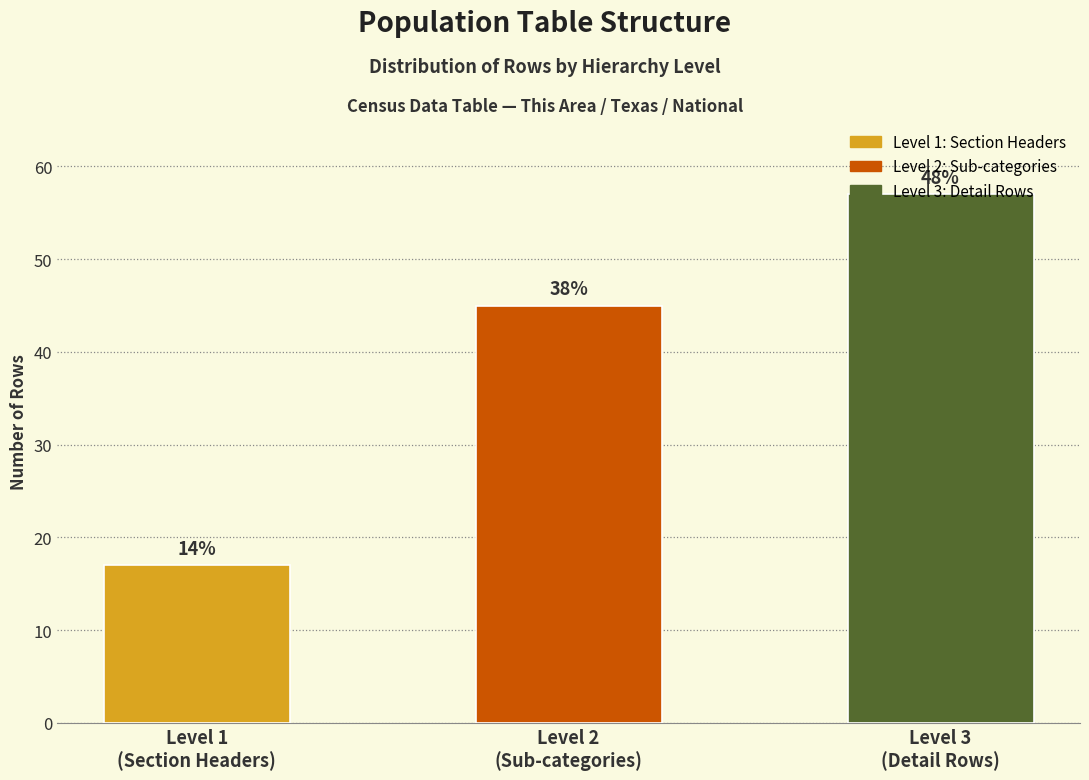

Are the bars horizontal?

No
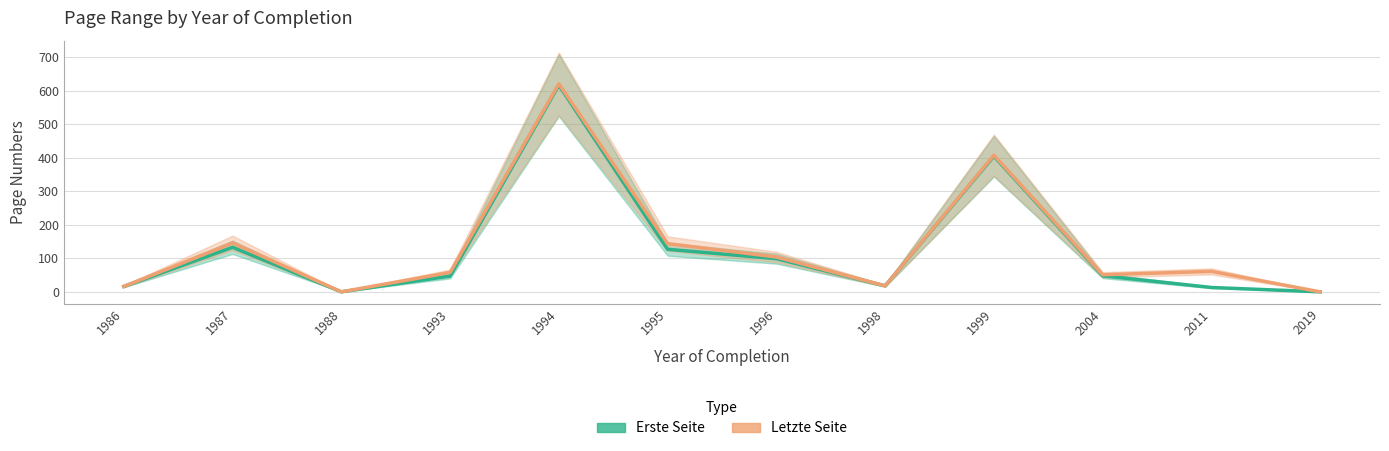

True or false: Erste Seite has a value of 99.0 at 1996.

True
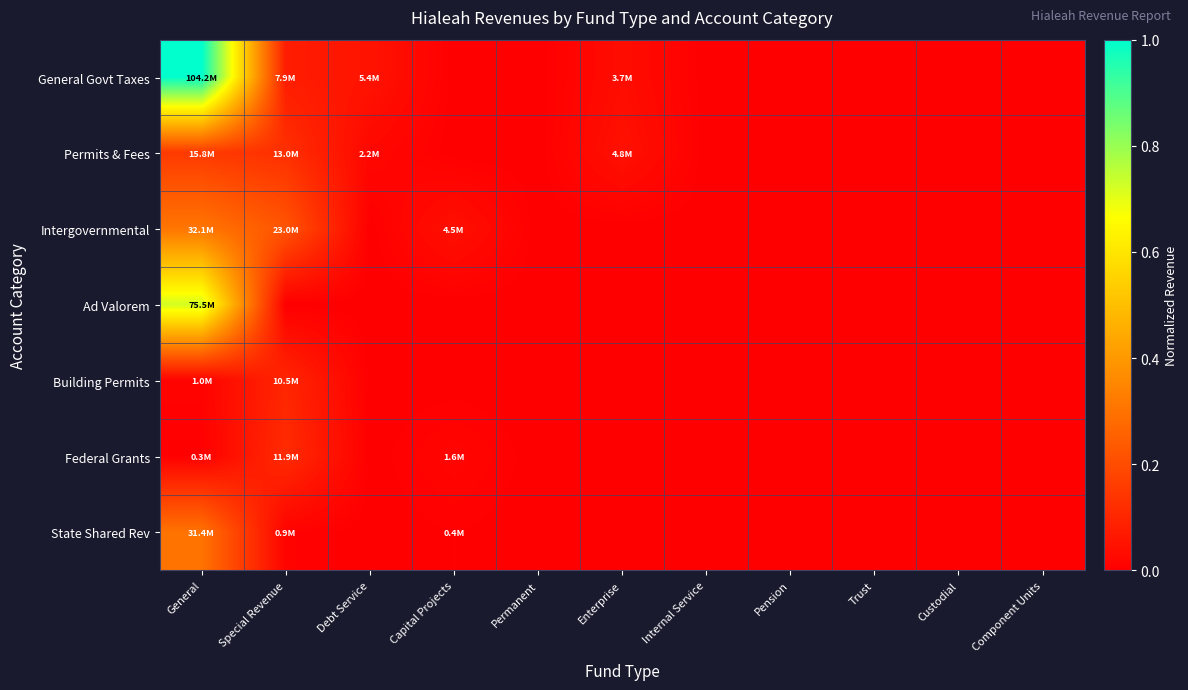

Rank the series by their maximum value, from lowest to highest.

Building Permits, Federal Grants, Permits & Fees, State Shared Rev, Intergovernmental, Ad Valorem, General Govt Taxes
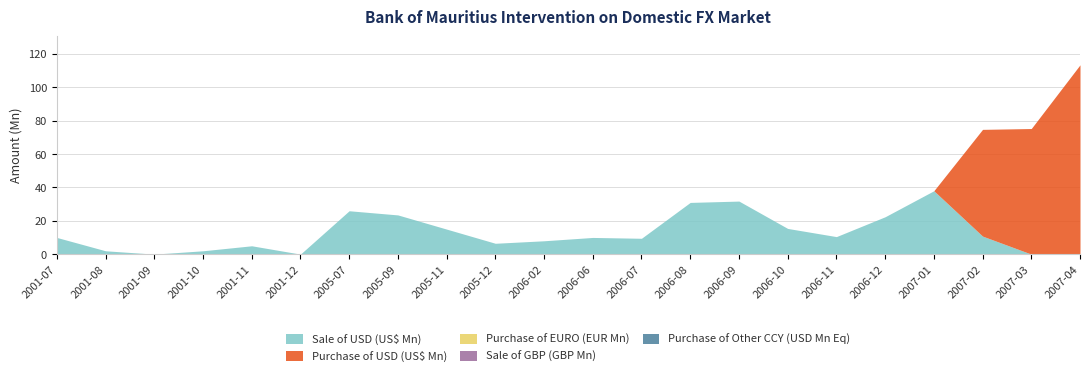

What is the label of the 16th point from the right?

2005-07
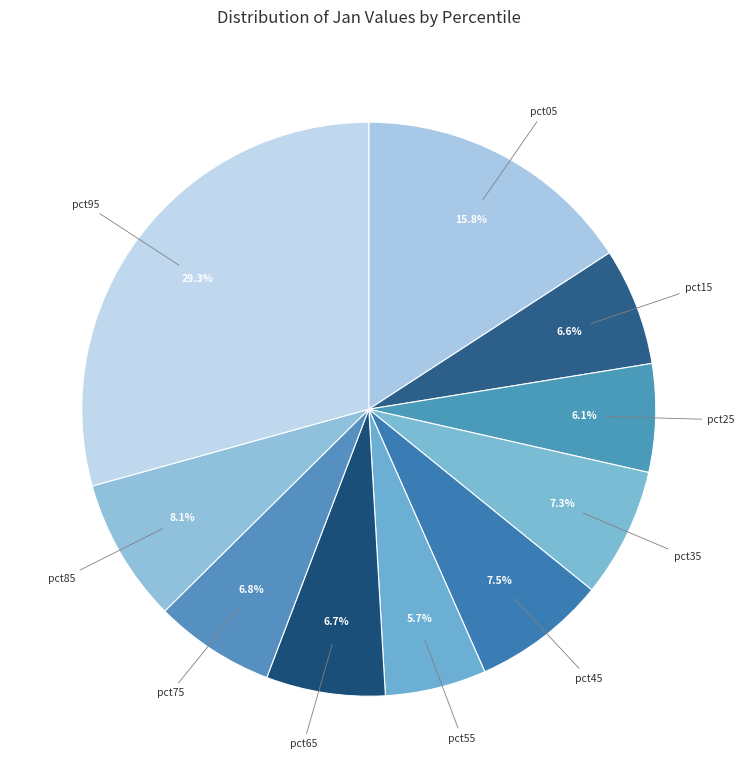

To the nearest percent, what is the difference between the pct95 and pct85 slice percentages?

21%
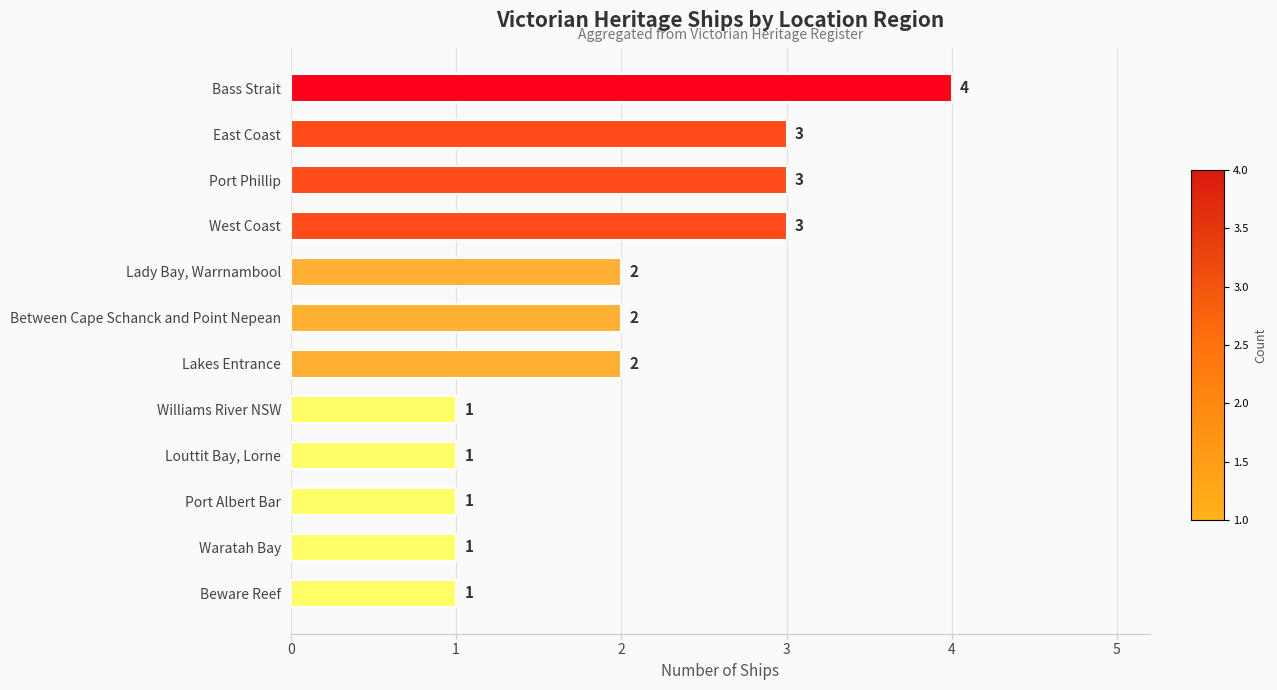

The value at Lady Bay, Warrnambool is 1. True or false?

False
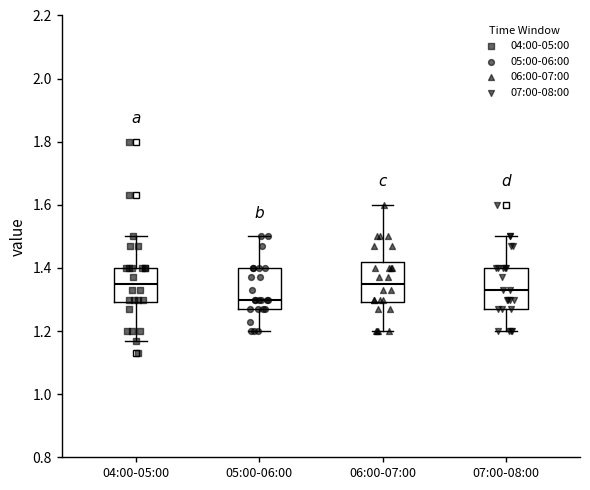

Reading left to right, read every box against the y-axis: the position of its median line, the range the box covers, and the ends of its whiskers. The values are not printed on the chart, so give them approximately, as read against the axis.

04:00-05:00: median 1.36, box 1.30 to 1.40, whiskers 1.18 to 1.50
05:00-06:00: median 1.30, box 1.28 to 1.40, whiskers 1.20 to 1.50
06:00-07:00: median 1.36, box 1.30 to 1.42, whiskers 1.20 to 1.60
07:00-08:00: median 1.34, box 1.28 to 1.40, whiskers 1.20 to 1.50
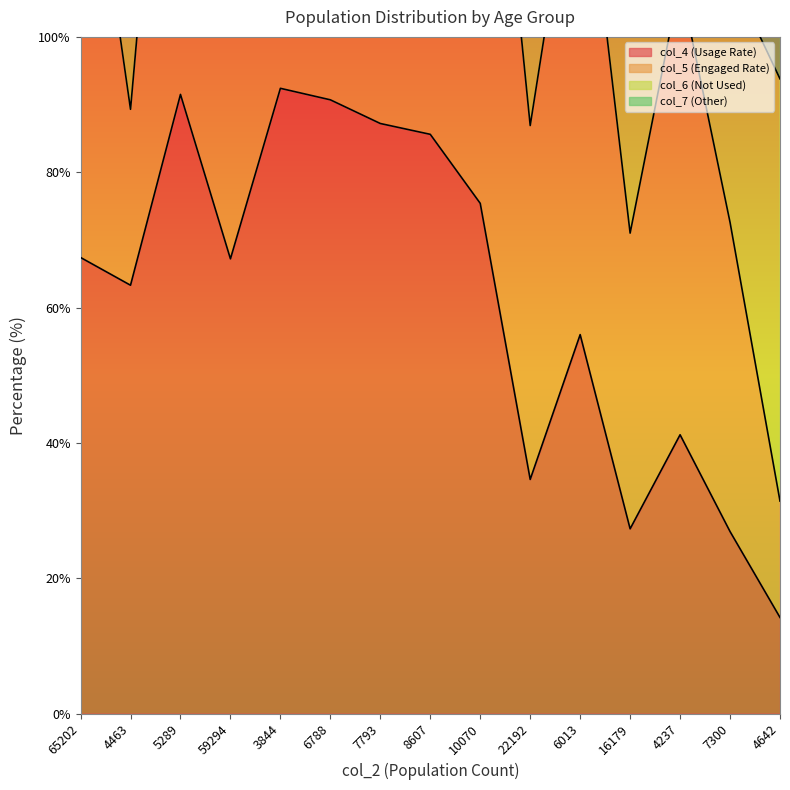

How many data points in col_6 are less than 141?

7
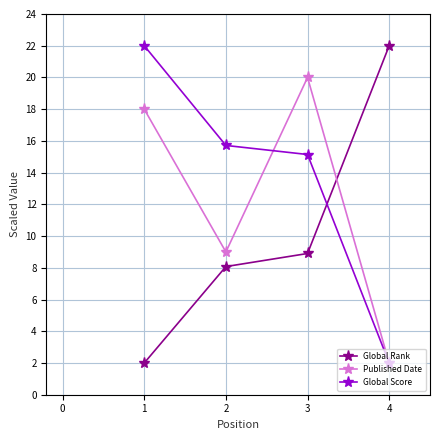

Rank the series at 1 from highest to lowest value.

Global Score, Published Date, Global Rank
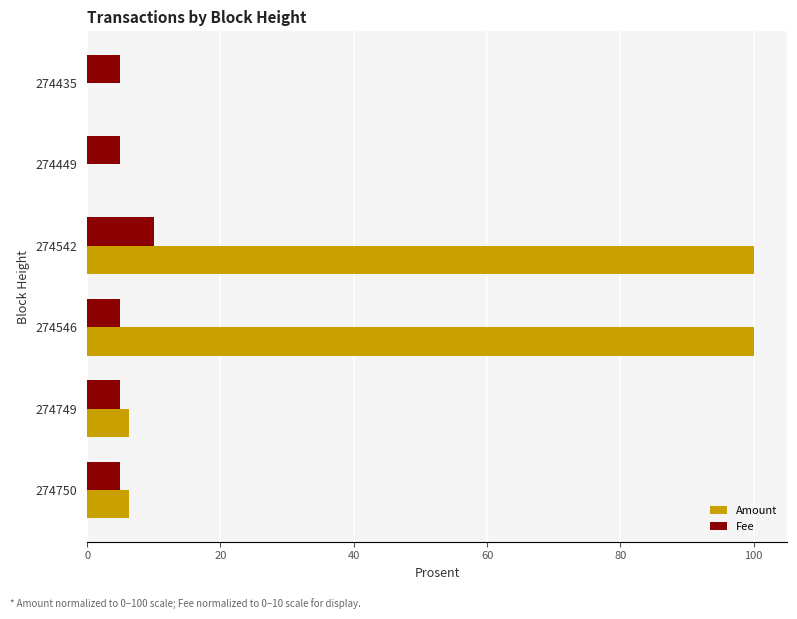

Between 274749 and 274546, which series saw the biggest shift?

Amount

◇ ◇ ◇ ◇

WHAT THE TASK REQUIRES = Reproduce all of the items above word for word, omitting the pictures.

ANSWER SECTION =
Are the bars horizontal?

No

True or false: Erste Seite has a value of 99.0 at 1996.

True

Rank the series by their maximum value, from lowest to highest.

Building Permits, Federal Grants, Permits & Fees, State Shared Rev, Intergovernmental, Ad Valorem, General Govt Taxes

What is the label of the 16th point from the right?

2005-07

To the nearest percent, what is the difference between the pct95 and pct85 slice percentages?

21%

The value at Lady Bay, Warrnambool is 1. True or false?

False

Reading left to right, read every box against the y-axis: the position of its median line, the range the box covers, and the ends of its whiskers. The values are not printed on the chart, so give them approximately, as read against the axis.

04:00-05:00: median 1.36, box 1.30 to 1.40, whiskers 1.18 to 1.50
05:00-06:00: median 1.30, box 1.28 to 1.40, whiskers 1.20 to 1.50
06:00-07:00: median 1.36, box 1.30 to 1.42, whiskers 1.20 to 1.60
07:00-08:00: median 1.34, box 1.28 to 1.40, whiskers 1.20 to 1.50

How many data points in col_6 are less than 141?

7

Rank the series at 1 from highest to lowest value.

Global Score, Published Date, Global Rank

Between 274749 and 274546, which series saw the biggest shift?

Amount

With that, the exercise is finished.